Source records:
---+---
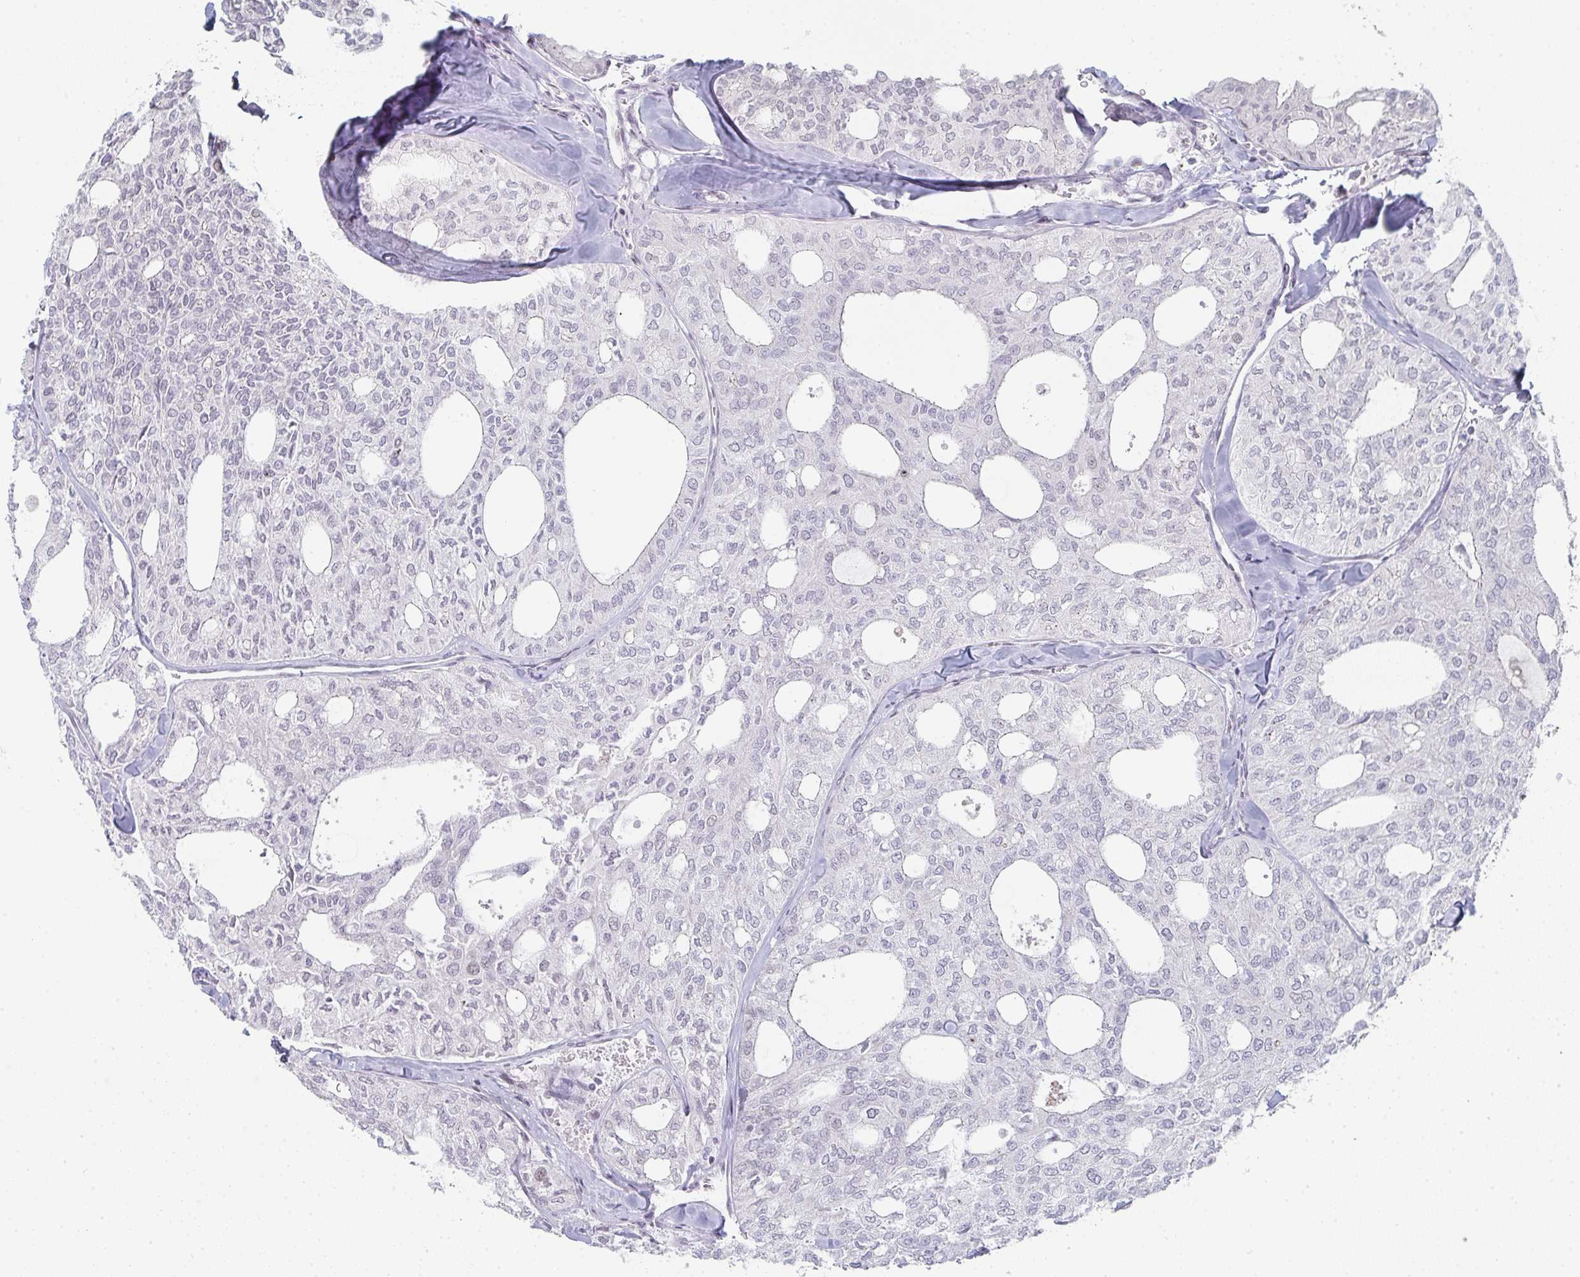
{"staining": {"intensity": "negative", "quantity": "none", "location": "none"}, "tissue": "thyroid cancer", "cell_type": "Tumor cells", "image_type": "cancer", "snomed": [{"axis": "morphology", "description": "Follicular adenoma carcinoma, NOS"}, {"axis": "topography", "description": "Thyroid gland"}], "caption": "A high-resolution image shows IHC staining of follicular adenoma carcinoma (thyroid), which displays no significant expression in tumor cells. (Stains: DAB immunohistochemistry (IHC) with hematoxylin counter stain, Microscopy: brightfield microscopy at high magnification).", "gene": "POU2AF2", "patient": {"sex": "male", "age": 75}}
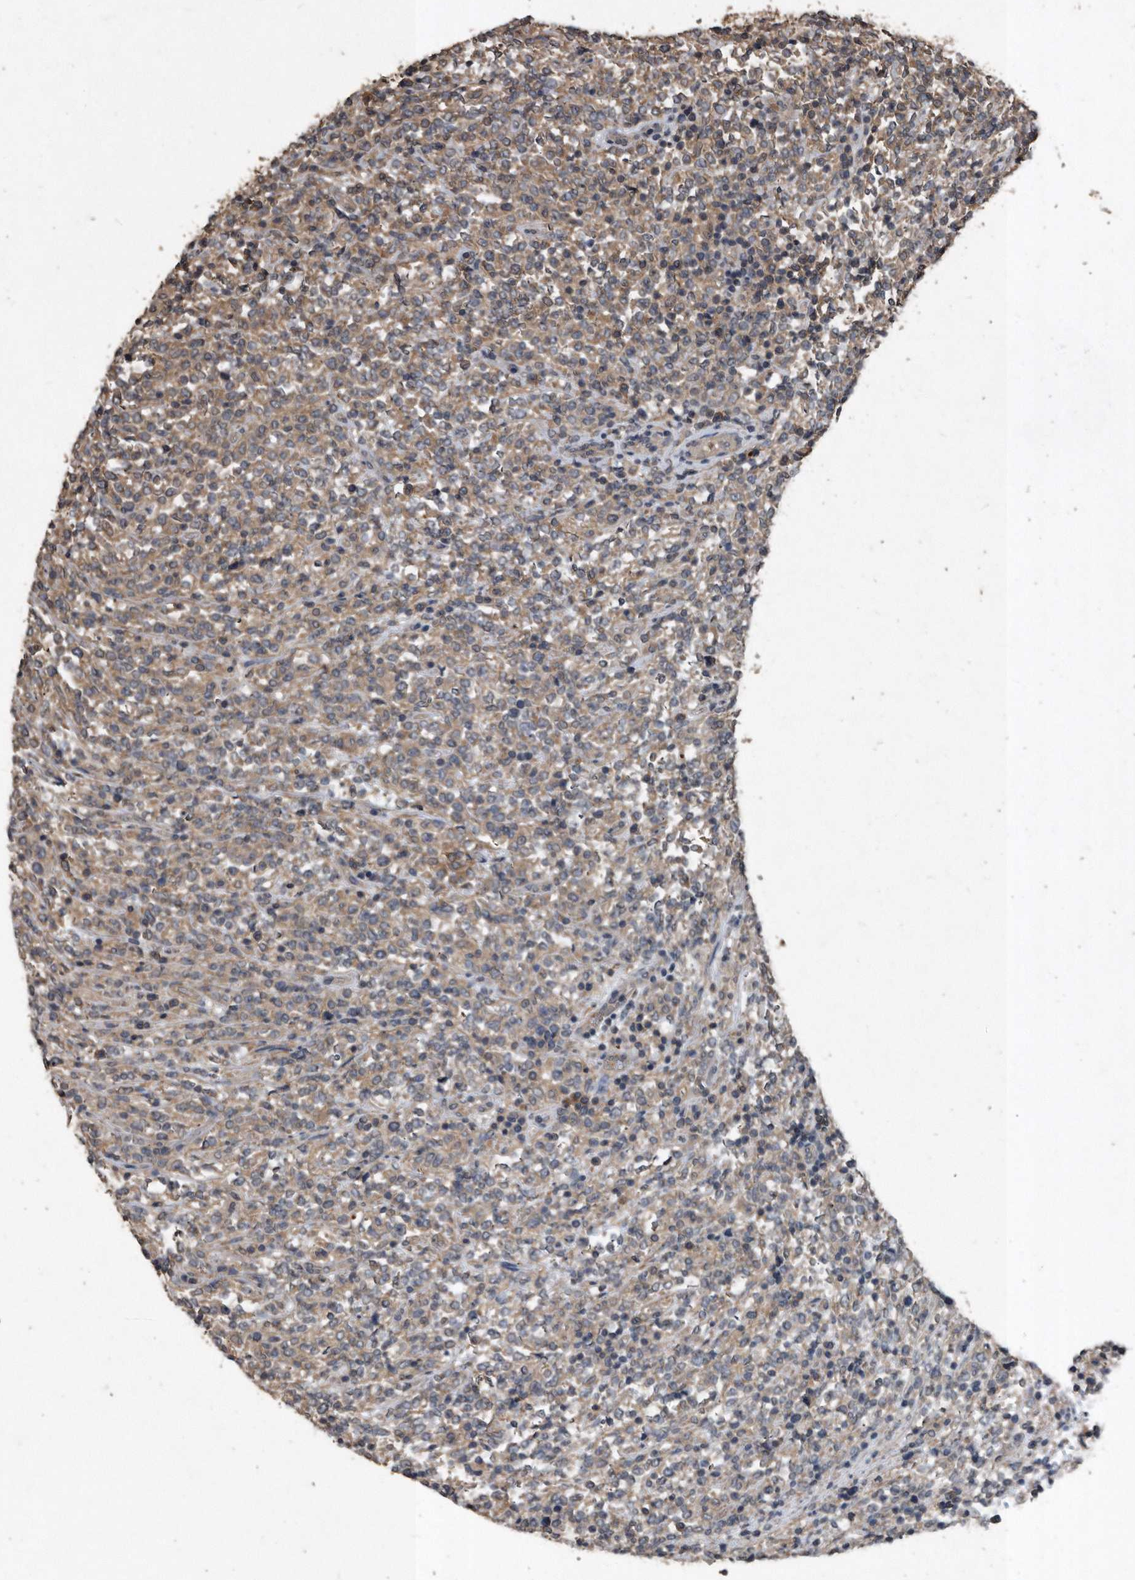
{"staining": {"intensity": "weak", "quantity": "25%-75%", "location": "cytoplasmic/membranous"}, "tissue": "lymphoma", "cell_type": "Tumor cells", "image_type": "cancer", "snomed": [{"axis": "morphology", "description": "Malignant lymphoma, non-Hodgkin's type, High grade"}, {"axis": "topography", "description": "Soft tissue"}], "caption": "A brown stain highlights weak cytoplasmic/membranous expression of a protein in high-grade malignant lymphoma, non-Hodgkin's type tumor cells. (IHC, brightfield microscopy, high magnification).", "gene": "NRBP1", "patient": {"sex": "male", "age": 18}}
---+---
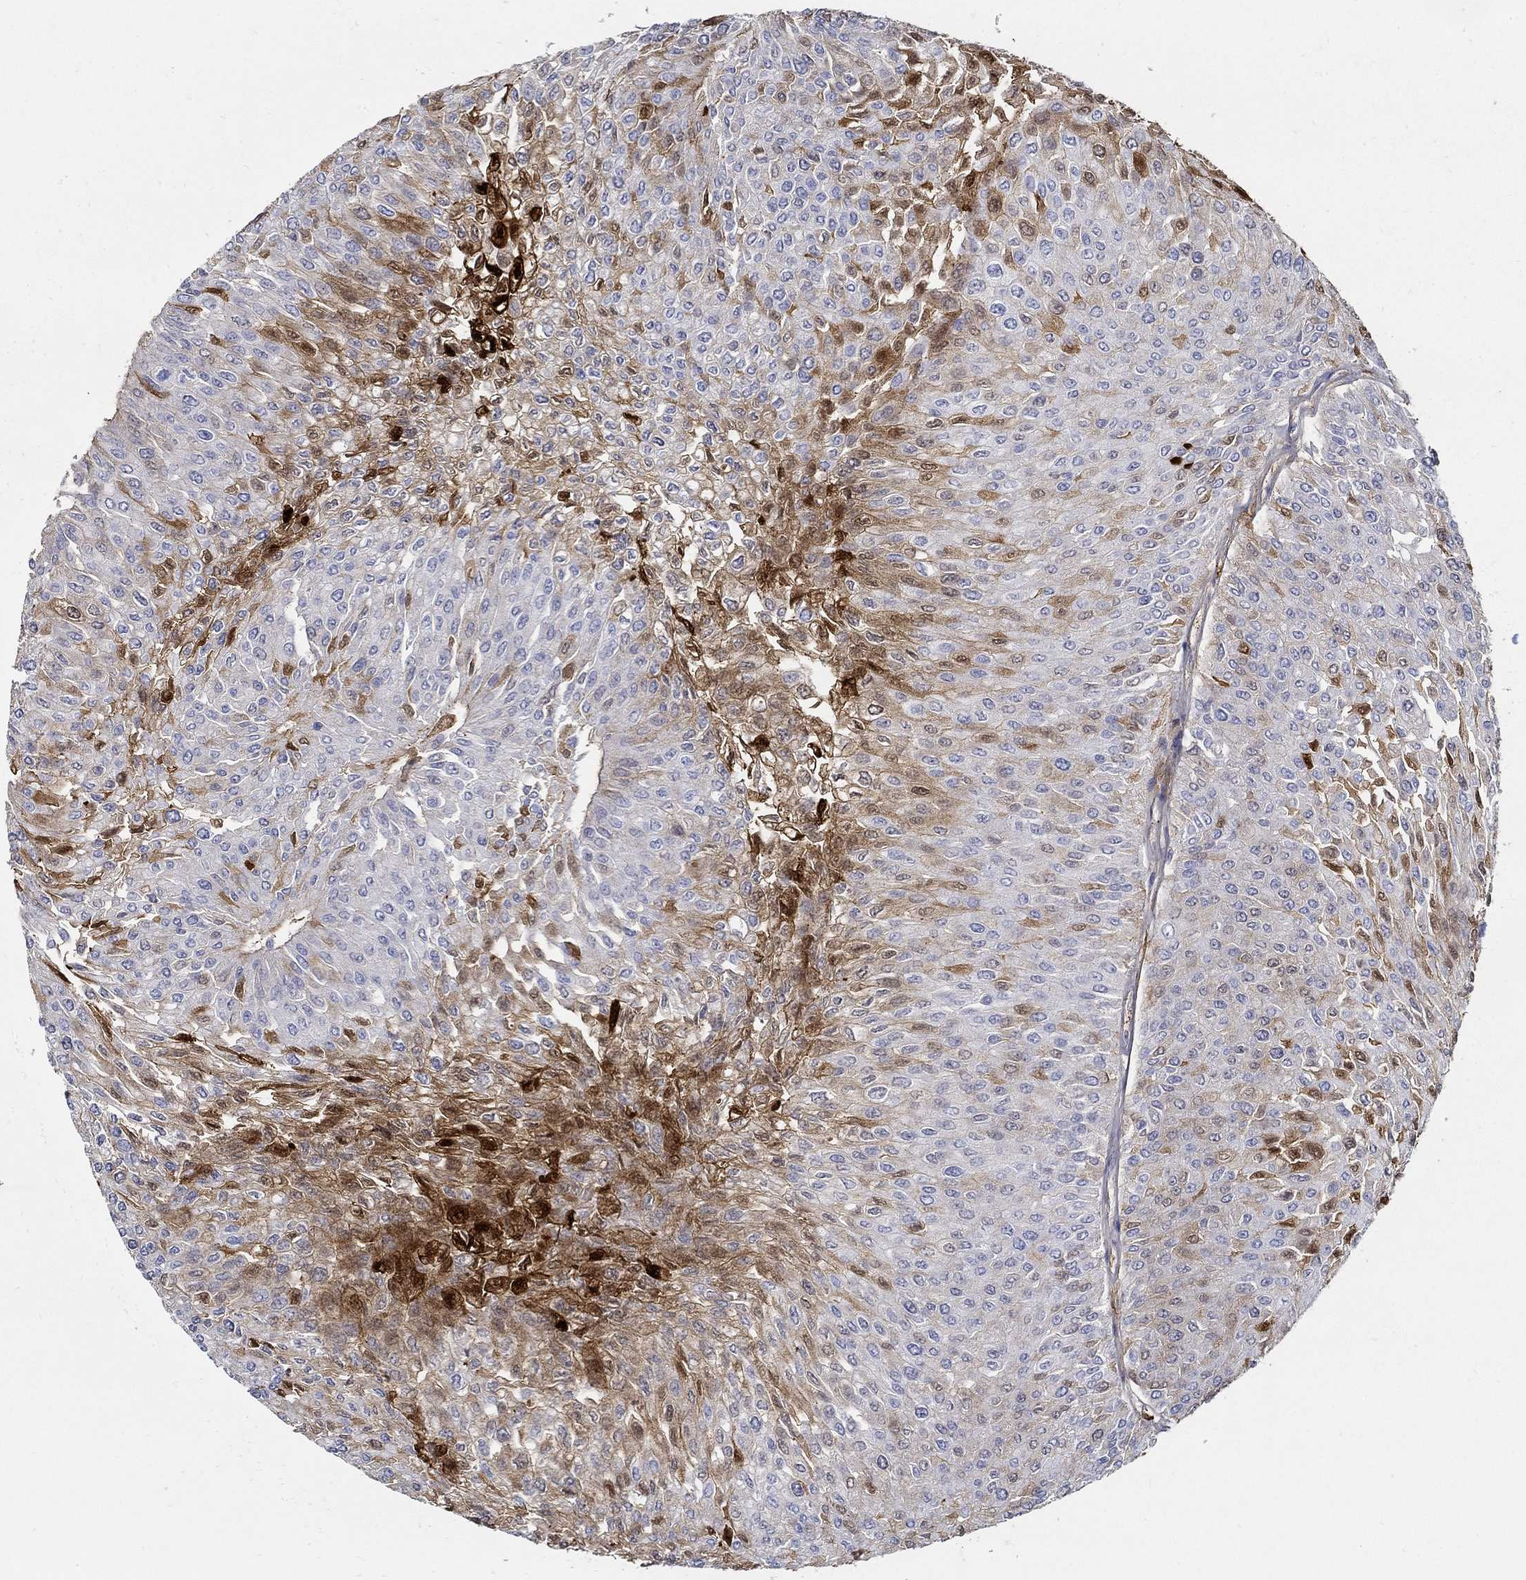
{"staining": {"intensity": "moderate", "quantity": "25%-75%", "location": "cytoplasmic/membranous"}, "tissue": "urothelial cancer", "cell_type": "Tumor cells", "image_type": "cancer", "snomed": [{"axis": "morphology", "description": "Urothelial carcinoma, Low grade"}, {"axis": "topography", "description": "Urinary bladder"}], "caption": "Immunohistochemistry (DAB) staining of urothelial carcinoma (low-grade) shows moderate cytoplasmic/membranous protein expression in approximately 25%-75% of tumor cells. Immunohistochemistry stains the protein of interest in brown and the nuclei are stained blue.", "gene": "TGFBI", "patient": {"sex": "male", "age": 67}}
---+---
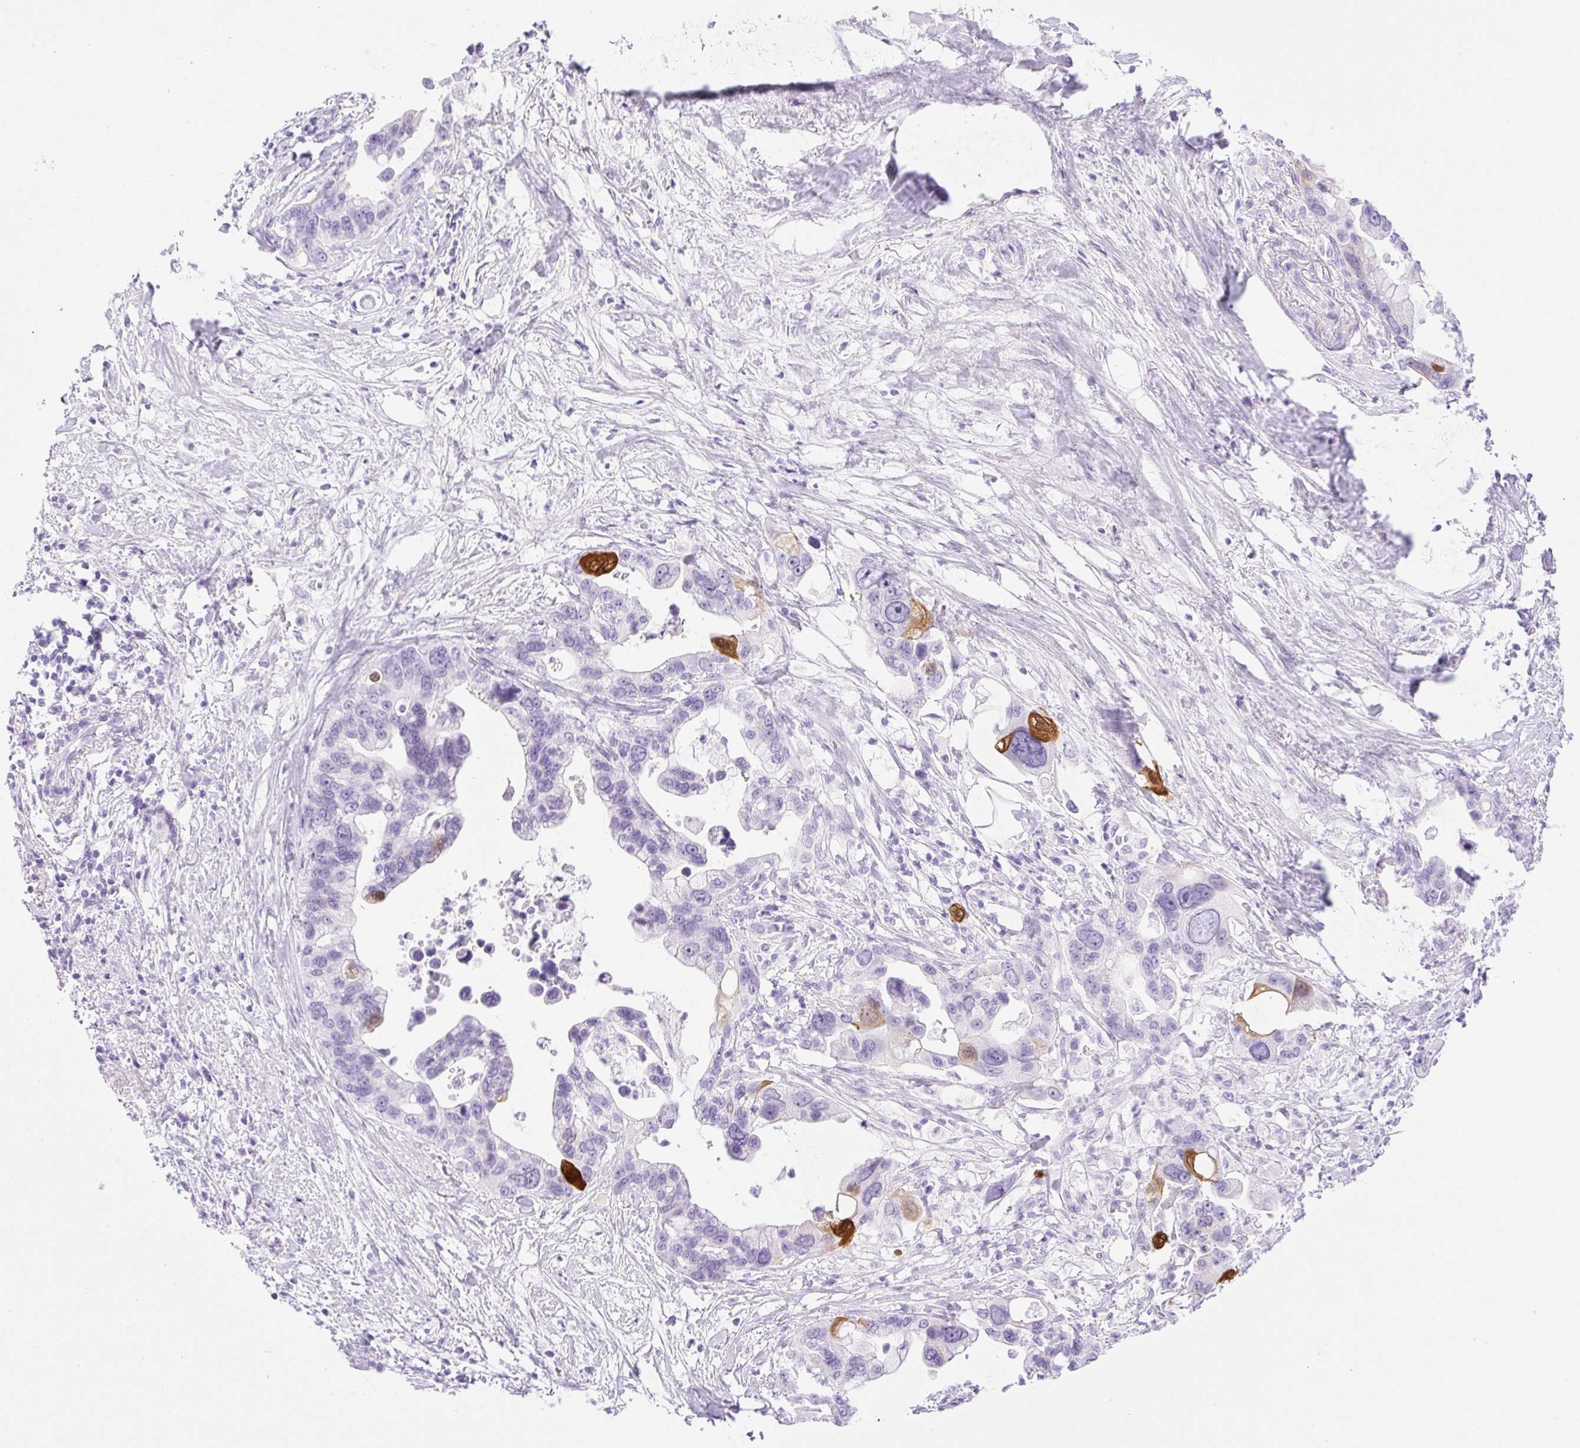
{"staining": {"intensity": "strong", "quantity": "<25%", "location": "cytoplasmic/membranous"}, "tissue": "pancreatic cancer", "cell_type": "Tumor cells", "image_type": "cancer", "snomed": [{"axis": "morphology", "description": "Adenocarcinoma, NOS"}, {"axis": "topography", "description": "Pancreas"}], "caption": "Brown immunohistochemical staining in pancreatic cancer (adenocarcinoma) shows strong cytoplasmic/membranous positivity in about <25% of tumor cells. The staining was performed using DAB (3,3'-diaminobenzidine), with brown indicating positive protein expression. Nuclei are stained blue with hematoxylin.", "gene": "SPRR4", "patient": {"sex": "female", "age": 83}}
---+---
Your task: Going by the entries above, repeat exactly the lines that start at the line with "high-resolution image shows" and go on through the line with "non-Hodgkin's type, High". Pictures are not part of the copy.

Solution to the exercise:
{"staining": {"intensity": "negative", "quantity": "none", "location": "none"}, "tissue": "thyroid cancer", "cell_type": "Tumor cells", "image_type": "cancer", "snomed": [{"axis": "morphology", "description": "Follicular adenoma carcinoma, NOS"}, {"axis": "topography", "description": "Thyroid gland"}], "caption": "A high-resolution image shows IHC staining of follicular adenoma carcinoma (thyroid), which displays no significant expression in tumor cells. (Stains: DAB immunohistochemistry (IHC) with hematoxylin counter stain, Microscopy: brightfield microscopy at high magnification).", "gene": "POU2AF2", "patient": {"sex": "male", "age": 75}}
{"staining": {"intensity": "weak", "quantity": "25%-75%", "location": "cytoplasmic/membranous"}, "tissue": "lymphoma", "cell_type": "Tumor cells", "image_type": "cancer", "snomed": [{"axis": "morphology", "description": "Malignant lymphoma, non-Hodgkin's type, High grade"}, {"axis": "topography", "description": "Soft tissue"}], "caption": "A brown stain highlights weak cytoplasmic/membranous expression of a protein in high-grade malignant lymphoma, non-Hodgkin's type tumor cells. (IHC, brightfield microscopy, high magnification).", "gene": "NRBP1", "patient": {"sex": "male", "age": 18}}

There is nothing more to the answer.